Write the next part of the news report on anti-Semitism in the British Labour Party, picking up after its final sentence.

### READING TEXT
============================================================
Earlier on Monday, leaders of British Jewry sent an open letter to the country’s Labour party in which they wrote that party leader Jeremy Corbyn had “sided with anti-Semites rather than Jews.”

The letter sent to Member of Parliament John Cryer, chair of the Parliamentary Labour Party, said, “Today, leaders of British Jewry tell Jeremy Corbyn that enough is enough. We have had enough of hearing that Jeremy Corbyn ‘opposes anti-Semitism,’ whilst the mainstream majority of British Jews, and their concerns, are ignored by him and those he leads.”

Jonathan A. Greenblatt, ADL CEO, said in a subsequent statement, "We stand in solidarity with the British Jewish community in their demands to end tolerance for anti-Semitism in the British Labour Party. We understand their frustration with Jeremy Corbyn’s repeated failure to listen to the community’s concerns when it comes to the far left’s obsessive hatred of Zionism and Israel.”

“Corbyn’s many statements opposing anti-Semitism are contradicted by his failure time and again to act against those who engage in anti-Semitism. It is high time for the British Labour Party to recognize that they have a serious problem with Jews and Israel,” added Greenblatt.

“We hope the British public at large will come out in force at today’s demonstration to show broad rejection of anti-Semitism and support for the Jewish community."

Corbyn on Monday apologized to British Jews over the anti-Semitism in his party, stressing in a letter that he is a “militant opponent” of anti-Semitism.

The Labour leader has repeatedly come under fire for his failure to properly tackle the anti-Semitism in his party.

Over the last several years, dozens of Labour members have been suspended over their anti-Semitic statements.

Corbyn himself been criticized in the past due to his calling Hamas and Hezbollah his "friends" and for outright refusing to condemn those two terrorist organizations despite being urged to do so by local Jewish groups.

In 2016, however, the Labour leader said that he regretted making those comments.

Most recently it was revealed that Corbyn had temporarily been a member of a private Facebook group that spread anti-Semitic hate speech. Several other Labour members were a part of that group as well.
============================================================
### RECORDS
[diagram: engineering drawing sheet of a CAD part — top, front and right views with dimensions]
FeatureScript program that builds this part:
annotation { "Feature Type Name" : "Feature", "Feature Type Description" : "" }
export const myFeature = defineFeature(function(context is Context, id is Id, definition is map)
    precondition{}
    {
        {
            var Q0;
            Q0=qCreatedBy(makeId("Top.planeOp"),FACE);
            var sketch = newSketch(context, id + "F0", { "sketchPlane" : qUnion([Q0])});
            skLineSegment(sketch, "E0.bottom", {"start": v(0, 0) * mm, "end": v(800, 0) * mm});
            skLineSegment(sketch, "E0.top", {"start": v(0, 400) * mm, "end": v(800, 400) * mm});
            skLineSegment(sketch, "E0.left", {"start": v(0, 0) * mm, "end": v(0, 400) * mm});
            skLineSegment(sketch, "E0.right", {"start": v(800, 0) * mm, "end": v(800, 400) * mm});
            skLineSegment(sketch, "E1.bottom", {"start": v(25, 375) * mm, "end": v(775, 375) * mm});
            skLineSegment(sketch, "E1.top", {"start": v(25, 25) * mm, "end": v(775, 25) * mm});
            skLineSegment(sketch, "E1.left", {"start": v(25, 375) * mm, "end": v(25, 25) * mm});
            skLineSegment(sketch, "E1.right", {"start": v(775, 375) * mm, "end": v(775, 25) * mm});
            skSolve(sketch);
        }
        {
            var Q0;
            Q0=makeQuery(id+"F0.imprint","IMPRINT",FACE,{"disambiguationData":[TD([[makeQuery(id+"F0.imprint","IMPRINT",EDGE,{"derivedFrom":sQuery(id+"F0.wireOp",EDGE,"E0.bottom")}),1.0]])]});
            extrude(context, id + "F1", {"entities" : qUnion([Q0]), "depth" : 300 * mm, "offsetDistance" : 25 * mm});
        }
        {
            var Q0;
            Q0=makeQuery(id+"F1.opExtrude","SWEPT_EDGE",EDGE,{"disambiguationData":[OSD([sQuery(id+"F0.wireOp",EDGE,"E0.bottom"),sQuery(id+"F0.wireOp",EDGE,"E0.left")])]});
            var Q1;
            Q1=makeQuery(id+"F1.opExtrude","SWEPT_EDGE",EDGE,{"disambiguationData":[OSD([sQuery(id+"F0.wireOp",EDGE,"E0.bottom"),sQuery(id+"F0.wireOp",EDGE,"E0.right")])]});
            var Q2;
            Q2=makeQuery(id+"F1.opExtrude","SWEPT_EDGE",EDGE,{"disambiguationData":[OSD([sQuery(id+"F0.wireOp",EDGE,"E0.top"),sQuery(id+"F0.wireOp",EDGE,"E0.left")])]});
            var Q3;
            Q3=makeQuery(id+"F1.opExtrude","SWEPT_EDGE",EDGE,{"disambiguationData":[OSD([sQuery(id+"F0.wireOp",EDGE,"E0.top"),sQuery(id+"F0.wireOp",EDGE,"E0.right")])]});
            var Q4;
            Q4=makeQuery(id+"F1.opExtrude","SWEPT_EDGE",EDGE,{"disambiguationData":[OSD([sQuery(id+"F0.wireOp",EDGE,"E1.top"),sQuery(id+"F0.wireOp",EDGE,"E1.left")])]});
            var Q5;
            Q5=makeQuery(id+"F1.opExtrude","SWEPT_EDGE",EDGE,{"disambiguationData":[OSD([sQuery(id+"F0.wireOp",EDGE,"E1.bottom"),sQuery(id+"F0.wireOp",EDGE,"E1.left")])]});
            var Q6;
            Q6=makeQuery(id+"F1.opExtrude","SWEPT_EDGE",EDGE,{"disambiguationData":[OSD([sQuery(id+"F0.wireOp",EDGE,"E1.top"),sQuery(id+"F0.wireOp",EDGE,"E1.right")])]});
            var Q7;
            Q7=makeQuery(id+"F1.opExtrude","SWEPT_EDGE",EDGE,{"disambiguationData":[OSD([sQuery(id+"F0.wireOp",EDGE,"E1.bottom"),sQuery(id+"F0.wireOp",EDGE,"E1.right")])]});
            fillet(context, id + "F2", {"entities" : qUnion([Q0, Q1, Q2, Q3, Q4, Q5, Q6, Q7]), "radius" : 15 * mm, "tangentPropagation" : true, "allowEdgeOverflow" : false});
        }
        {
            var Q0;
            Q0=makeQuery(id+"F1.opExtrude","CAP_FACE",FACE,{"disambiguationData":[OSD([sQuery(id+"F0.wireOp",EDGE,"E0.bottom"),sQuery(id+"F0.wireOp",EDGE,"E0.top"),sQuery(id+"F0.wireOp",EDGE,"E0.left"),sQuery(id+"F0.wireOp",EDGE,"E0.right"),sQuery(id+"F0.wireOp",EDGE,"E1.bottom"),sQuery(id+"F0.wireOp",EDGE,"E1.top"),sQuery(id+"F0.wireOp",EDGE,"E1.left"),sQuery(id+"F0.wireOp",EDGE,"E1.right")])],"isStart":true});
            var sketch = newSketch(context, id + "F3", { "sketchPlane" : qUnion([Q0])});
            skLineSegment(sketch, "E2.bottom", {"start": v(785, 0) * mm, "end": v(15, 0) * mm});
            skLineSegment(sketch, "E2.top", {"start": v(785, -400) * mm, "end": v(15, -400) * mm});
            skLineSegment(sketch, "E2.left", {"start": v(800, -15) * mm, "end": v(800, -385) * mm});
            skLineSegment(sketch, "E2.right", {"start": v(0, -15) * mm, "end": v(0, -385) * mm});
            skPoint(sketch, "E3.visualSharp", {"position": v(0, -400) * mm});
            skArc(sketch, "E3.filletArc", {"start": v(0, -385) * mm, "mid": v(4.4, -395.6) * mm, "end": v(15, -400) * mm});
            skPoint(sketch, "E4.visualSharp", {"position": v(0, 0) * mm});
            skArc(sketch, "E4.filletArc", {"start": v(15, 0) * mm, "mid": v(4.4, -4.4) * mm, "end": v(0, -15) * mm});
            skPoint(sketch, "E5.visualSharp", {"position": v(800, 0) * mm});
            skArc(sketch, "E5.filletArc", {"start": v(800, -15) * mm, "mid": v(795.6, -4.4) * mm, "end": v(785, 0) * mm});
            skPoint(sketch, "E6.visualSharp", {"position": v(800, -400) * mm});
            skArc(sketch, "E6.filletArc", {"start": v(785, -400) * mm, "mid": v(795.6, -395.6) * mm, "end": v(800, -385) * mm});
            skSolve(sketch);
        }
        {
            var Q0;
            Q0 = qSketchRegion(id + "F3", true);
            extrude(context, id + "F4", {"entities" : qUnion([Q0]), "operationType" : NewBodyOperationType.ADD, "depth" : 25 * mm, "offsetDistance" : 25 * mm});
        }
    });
============================================================
### OUTPUT
Monday’s letter was sent in the wake of an incident from 2012, in which Corbyn questioned the removal of a mural featuring classic anti-Semitic images in Tower Hamlets.

MP Luciana Berger on Friday highlighted a Facebook post from that time in which Corbyn responded to a question as to why the mural would be destroyed and wrote, “Why? You are in good company. Rockerfeller (sic) destroyed Diego Viera’s mural because it includes a picture of Lenin.”

Corbyn, who had not provided any explanation when the issue was raised two years ago, acknowledged he should have looked more closely at the image before posting on Facebook.

“In 2012 I made a general comment about the removal of public art on grounds of freedom of speech. My comment referred to the destruction of the mural Man at the Crossroads by Diego Rivera on the Rockefeller Center,” he said on Sunday.

“That is in no way comparable with the mural in the original post. I sincerely regret that I did not look more closely at the image I was commenting on, the contents of which are deeply disturbing and anti-Semitic. I wholeheartedly support its removal,” he added.

Corbyn stressed he is “opposed to the production of anti-Semitic material of any kind, and the defense of free speech cannot be used as a justification for the promotion of anti-Semitism in any form. That is a view I’ve always held.”